One final point for my comparison of YEC Views with Evolutionary ones, and then I will start wrapping this series up.
Natural selection
Most young earth creationists as well as evolutionists assume natural selection, though they understand it through different means. Young earth Creationists assume the original kinds had a large degree of adaptability that was lost over time due to Speciation (the development of new species) and the result are a number of animals closely related to other animals on other continents. This explains the relative ease of breeding Camels with Llamas for example, despite the fact that, according to evolutionists they must have branched off thousands of years ago.
But while young earth creationists accept natural selection, we aren’t committed to it, Evolutionists are. And because Natural selection is so central to their system, they need to demonstrate it, they haven’t. Survival of the fittest is an interesting axiom, but for the evolutionist to use this as the criteria for understanding the entire diversity of life on the planet, they must of necessity demonstrate it scientifically (or admit their theory really isn’t science). Currently one will find a lot of evolutionists who will say natural selection is self evident – this is a fancy way of saying “we know it isn’t true even if we can’t prove it.”

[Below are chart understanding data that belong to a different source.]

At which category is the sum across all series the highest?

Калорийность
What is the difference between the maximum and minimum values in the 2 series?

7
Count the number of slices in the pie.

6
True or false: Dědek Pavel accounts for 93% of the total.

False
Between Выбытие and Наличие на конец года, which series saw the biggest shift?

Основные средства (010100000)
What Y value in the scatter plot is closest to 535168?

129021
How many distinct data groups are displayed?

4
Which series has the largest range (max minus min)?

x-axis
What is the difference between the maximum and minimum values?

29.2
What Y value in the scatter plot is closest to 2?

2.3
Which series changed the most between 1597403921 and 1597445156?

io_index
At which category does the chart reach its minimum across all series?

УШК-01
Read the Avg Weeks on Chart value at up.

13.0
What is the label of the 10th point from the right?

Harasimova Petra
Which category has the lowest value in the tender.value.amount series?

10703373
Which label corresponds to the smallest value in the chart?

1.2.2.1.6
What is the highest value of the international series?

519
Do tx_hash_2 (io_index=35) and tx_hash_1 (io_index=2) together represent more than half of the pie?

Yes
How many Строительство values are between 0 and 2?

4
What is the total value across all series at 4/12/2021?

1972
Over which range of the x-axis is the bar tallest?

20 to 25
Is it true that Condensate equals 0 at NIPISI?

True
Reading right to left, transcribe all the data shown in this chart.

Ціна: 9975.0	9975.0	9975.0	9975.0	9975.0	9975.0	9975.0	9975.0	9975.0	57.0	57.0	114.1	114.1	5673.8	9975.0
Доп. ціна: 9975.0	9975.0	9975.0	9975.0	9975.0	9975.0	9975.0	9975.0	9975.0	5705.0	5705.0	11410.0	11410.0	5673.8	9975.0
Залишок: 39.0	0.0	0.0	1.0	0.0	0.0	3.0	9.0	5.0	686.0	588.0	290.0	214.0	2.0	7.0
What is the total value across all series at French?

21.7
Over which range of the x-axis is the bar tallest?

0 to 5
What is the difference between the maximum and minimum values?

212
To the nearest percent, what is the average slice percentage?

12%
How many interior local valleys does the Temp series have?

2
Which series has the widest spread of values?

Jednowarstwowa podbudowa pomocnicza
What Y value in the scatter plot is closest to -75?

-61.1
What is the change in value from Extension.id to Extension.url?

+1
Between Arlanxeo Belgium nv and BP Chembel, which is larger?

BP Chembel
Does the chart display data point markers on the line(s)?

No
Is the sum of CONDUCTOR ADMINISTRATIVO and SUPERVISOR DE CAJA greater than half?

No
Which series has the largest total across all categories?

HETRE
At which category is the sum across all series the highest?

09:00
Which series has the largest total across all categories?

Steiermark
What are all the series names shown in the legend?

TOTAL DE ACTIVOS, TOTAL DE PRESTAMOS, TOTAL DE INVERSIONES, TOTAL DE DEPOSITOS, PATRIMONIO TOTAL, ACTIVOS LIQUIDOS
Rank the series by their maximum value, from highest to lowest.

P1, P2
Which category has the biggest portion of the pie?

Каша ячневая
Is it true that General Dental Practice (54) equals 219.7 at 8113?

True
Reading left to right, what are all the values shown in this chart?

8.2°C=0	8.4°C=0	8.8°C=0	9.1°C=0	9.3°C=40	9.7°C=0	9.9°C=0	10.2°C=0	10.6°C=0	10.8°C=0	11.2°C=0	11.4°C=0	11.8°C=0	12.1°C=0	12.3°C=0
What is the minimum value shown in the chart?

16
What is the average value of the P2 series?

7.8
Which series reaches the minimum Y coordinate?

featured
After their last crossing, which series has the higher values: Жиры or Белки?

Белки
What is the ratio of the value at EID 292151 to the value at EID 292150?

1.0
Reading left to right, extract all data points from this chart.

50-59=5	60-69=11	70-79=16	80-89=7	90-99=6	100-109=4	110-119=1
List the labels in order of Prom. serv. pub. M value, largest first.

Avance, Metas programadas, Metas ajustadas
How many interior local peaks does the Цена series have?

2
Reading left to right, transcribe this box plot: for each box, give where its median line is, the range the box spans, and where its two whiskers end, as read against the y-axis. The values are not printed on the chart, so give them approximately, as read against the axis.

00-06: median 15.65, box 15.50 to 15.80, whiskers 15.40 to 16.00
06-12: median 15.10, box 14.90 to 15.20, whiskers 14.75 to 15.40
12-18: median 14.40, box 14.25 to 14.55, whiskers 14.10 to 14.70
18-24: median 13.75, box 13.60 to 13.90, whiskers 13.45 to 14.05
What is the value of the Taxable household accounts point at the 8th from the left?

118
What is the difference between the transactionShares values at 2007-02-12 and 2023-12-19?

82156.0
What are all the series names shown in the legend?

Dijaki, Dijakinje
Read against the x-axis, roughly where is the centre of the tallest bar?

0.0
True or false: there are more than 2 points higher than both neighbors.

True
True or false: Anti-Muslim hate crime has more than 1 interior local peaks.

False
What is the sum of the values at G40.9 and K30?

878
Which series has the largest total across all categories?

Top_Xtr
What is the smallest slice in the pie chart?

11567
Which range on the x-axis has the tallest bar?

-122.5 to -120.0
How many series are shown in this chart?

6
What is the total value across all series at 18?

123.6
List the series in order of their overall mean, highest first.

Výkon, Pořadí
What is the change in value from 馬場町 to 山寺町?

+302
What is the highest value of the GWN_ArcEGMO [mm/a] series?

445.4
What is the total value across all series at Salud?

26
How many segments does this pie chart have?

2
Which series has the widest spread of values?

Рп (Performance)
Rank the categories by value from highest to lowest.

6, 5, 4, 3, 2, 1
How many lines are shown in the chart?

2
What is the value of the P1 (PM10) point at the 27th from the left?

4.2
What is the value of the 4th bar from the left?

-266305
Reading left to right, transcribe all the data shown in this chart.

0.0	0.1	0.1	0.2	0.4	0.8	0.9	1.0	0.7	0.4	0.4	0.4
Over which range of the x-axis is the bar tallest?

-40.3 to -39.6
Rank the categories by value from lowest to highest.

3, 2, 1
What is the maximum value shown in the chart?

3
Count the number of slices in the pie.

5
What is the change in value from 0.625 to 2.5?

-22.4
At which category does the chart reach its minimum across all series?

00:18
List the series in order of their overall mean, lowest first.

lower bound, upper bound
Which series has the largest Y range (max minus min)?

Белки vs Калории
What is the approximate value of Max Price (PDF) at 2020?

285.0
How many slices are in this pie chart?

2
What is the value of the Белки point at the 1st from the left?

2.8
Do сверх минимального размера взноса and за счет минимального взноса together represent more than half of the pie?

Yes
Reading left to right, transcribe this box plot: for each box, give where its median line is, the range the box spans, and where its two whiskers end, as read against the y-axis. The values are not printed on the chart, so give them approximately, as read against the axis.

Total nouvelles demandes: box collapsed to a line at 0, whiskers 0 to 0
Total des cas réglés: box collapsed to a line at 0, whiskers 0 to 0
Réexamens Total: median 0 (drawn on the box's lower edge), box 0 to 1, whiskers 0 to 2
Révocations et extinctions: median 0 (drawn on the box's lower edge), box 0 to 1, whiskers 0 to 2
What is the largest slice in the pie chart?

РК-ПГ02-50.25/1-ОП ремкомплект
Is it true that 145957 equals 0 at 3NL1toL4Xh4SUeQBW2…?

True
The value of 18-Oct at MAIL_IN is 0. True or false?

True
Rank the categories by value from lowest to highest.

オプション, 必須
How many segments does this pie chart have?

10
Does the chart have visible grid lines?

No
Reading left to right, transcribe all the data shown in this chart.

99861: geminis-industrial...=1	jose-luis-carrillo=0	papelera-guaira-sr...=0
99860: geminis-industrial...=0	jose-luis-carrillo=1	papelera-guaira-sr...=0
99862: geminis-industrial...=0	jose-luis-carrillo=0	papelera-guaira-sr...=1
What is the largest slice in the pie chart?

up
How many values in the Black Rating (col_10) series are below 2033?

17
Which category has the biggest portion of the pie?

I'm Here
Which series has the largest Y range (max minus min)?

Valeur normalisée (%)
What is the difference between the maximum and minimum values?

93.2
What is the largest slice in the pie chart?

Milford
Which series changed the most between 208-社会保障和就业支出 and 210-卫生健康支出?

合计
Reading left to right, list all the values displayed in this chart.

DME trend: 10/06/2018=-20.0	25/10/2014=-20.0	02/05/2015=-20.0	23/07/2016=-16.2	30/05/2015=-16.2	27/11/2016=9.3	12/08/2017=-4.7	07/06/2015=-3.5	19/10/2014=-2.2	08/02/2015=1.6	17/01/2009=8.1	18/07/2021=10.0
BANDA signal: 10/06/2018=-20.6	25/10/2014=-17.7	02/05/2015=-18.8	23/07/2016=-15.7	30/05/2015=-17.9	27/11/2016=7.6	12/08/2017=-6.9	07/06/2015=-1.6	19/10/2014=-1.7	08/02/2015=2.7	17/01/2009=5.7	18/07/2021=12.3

As a hypothesis, natural selection has no proven predictive power, that is evolutionists have not been able to successfully make predictions based on its assumptions. It would be easy for science to degenerate into an exercise in a logical fallacy known as proving the consequent – in fact, when people say evolution has been proven, they seem to be falling precisely into this error (since technically the scientific method cannot prove anything, it can only falsify it).
Conclusions
There are further statements I could make, I will leave discussions of Flood Geology to the experts at the ICR (institute of Creation Research) while I find their work on the Rate project to be highly valuable, I will let those who are experts explain their findings, they can field criticisms and questions of their theories more aptly than I. Instead, I will stick with the presuppositions, with my training in theology it fits my own area of strengths. To review my case for Young Earth Creationism I will state it here. I could also discuss the evidence that the evolutionists tend to get their metaphysics confused with their science, which I have done in the past, and will do again, but that is for another day.